The first hurdle to overcome was the shutting down of the offline mode for the MikesBikes simulation. This took away the ability to guess and check, and enforced the need for strong decision making skills. Buchanan and O’Connell (2006) explain that risk is an inescapable part of each and every decision made. This holds true to the simulation, as no matter where we focused our efforts, and regardless of how effective the measure would be, it came with cons. Even the best decisions made would result in opportunity costs.

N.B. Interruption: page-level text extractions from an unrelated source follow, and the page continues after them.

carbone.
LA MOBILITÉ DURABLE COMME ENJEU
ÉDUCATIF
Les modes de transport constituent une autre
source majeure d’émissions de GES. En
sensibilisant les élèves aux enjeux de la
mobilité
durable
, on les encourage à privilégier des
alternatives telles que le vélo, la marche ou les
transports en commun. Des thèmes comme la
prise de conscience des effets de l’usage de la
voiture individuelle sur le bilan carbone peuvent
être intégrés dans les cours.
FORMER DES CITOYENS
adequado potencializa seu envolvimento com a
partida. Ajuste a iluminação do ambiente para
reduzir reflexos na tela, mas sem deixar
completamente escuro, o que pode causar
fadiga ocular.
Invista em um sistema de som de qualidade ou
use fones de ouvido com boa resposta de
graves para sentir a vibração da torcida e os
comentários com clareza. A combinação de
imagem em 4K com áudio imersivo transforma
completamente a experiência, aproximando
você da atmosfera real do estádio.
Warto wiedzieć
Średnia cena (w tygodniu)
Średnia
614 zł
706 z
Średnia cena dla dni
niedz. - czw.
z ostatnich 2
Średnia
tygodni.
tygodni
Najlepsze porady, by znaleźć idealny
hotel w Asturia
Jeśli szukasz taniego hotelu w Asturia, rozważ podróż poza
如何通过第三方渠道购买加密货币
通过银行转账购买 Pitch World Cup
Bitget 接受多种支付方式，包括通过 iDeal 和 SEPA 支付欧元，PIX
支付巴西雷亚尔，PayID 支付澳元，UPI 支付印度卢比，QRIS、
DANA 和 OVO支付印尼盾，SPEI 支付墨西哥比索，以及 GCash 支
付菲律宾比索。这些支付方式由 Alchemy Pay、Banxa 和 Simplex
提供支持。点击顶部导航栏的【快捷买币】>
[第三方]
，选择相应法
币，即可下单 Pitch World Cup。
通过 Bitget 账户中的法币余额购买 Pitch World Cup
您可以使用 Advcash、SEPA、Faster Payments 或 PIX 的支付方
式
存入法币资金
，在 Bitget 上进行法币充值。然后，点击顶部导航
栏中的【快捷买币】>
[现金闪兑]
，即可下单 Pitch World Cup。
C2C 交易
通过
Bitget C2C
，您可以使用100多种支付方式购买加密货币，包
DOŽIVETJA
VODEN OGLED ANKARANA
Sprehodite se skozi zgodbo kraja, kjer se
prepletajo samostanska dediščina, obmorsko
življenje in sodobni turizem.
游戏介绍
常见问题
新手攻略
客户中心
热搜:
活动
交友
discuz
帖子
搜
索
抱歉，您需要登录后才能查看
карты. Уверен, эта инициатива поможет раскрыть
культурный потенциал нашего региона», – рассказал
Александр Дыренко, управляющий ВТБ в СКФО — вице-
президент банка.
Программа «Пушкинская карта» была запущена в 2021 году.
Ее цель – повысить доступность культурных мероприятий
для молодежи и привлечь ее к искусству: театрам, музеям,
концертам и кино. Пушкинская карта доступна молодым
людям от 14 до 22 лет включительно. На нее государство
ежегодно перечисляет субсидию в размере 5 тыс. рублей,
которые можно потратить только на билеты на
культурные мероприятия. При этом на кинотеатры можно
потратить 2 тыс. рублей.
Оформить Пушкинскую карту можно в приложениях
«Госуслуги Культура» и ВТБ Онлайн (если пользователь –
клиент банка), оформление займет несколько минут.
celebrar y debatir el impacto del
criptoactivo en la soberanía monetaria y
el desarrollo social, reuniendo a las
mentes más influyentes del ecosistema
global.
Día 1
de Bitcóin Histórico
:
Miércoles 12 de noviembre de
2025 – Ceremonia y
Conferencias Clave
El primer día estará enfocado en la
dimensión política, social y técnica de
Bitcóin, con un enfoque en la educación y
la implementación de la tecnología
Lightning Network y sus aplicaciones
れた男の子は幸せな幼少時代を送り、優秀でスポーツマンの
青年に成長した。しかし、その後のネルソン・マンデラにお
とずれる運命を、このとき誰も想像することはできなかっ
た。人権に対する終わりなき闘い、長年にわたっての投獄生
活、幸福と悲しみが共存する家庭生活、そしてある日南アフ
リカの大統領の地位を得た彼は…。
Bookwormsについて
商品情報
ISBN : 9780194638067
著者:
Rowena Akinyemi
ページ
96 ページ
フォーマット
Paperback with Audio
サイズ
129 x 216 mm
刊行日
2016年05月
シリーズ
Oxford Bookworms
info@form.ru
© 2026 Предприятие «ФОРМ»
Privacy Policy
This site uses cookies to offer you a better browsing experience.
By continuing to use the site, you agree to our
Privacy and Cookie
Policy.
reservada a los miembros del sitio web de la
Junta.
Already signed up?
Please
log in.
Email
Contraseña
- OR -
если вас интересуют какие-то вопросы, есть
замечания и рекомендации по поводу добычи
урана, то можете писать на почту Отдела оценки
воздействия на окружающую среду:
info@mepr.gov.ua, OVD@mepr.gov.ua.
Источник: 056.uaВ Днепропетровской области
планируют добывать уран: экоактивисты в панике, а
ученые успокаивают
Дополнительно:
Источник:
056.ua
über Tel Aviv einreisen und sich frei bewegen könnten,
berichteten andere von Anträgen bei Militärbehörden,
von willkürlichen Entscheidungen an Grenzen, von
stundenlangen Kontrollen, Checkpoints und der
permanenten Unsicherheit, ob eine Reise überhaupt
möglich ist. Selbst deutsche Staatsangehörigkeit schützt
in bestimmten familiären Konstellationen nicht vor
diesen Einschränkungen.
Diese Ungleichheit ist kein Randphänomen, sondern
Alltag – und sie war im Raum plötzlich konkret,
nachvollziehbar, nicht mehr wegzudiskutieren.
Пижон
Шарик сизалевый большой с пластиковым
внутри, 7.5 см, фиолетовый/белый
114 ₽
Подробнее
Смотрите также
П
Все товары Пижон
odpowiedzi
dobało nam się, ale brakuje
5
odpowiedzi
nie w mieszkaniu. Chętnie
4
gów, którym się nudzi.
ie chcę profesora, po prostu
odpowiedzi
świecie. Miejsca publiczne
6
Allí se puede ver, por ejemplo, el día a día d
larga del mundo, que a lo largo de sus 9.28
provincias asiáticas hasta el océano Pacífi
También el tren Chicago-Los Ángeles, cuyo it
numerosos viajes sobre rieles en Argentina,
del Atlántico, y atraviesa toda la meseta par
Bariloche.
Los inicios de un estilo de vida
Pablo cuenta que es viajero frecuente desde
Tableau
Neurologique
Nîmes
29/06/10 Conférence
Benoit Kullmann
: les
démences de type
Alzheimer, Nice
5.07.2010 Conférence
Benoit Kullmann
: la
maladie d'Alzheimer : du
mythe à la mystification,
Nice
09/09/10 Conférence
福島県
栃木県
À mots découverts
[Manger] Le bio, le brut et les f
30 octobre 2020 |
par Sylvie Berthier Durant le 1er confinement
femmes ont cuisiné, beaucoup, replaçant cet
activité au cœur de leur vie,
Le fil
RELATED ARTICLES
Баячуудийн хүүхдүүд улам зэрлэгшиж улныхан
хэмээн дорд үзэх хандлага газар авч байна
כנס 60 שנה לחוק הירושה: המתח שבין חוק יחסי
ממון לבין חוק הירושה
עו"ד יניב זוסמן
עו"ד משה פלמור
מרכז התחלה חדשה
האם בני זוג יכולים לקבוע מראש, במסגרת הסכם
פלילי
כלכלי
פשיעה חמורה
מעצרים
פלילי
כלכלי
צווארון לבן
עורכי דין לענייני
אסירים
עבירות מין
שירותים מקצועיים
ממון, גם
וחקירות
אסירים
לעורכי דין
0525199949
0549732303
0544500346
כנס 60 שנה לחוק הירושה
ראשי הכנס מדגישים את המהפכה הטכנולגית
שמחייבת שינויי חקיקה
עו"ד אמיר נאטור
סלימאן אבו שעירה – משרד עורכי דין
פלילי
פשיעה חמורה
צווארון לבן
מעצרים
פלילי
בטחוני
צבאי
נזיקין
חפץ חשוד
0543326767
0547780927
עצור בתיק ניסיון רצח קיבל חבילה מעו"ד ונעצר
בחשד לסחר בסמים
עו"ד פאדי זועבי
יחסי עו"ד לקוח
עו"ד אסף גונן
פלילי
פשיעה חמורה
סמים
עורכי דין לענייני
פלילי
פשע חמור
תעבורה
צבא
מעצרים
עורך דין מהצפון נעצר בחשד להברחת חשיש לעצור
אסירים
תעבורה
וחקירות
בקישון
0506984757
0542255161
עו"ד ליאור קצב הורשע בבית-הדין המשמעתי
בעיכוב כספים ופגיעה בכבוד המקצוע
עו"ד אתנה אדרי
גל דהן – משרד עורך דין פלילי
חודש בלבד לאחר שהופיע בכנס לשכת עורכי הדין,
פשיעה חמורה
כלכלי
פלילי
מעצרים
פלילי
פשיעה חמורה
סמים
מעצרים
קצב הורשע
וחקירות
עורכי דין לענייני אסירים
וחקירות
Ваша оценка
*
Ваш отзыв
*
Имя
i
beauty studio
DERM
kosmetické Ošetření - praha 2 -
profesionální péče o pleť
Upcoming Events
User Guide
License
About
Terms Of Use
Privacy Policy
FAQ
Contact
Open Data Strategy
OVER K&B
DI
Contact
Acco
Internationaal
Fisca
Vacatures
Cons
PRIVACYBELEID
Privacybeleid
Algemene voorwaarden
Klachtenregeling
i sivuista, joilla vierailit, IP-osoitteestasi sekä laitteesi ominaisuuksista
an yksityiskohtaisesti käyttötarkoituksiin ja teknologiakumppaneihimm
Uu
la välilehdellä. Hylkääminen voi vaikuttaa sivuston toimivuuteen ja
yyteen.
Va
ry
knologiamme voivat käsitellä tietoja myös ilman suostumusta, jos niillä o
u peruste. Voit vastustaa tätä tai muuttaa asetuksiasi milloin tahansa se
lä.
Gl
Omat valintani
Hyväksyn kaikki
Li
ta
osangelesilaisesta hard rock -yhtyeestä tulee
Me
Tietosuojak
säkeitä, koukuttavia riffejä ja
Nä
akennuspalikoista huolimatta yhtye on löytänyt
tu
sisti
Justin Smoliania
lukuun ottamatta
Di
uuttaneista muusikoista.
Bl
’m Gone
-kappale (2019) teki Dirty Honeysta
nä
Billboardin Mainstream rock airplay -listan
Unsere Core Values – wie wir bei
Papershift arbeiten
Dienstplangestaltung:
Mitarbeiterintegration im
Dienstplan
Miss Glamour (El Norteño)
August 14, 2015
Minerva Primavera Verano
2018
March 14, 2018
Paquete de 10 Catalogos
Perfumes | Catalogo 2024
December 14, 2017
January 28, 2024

Yukl (2013) defined that managerial work is interchangeable, and usually reactive in nature. I found this especially true within this assignment, as we are required to operate many different parts of the company to suitably fit into a fluctuating environment. Indeed, without the ability to observe within even the limited accuracy of offline mode, our decisions needed to be weighed up against prior knowledge of both the game and our rivalling companies. This week’s decision making was possibly the hardest to assess, as with no real prior knowledge of what our opponents are up to, we had to simply attempt to optimise our own position.

With each team vying for sales and market share, we must be careful not to fall victim to focal biases that could warp our future decisions. Hammond, Keeney and Raiffa (1998) extrapolate on ideas of unconscious human flaws which often sabotage our ability to make rational choices. There is clear evidence towards risk of the Estimating and Forecasting trap within our working, as every decision we have made is based on unquantifiable assumptions against an unknown market.

Our team values are heavily shifted towards individual ideas brought together for refinement. Each member of the group develops their own plans, which during our weekly meetings we discuss and piece together. Thus, individual biases are compared, and hopefully rooted out, and our choices are ideally the most optimal we can make with the limited details of the market situation we know.



References:

Buchanan, L. & O'Connell, A. (2006). A brief history of decision making. Harvard Business Review, 84(1), 32–41

Daudelin, M. W. (1996). Learning from experience through reflection. Organizational Dynamics, 24(3), 36–48

Hamond, J. S., Keeney, R. L., & Raiffa. H. (1998). Hidden traps in decision making. Harvard Business Review, 76(5), 47+ 

Yukl, G. A. (2013). Nature of managerial work. In Leadership in organisations (8th ed., pp. 23-47).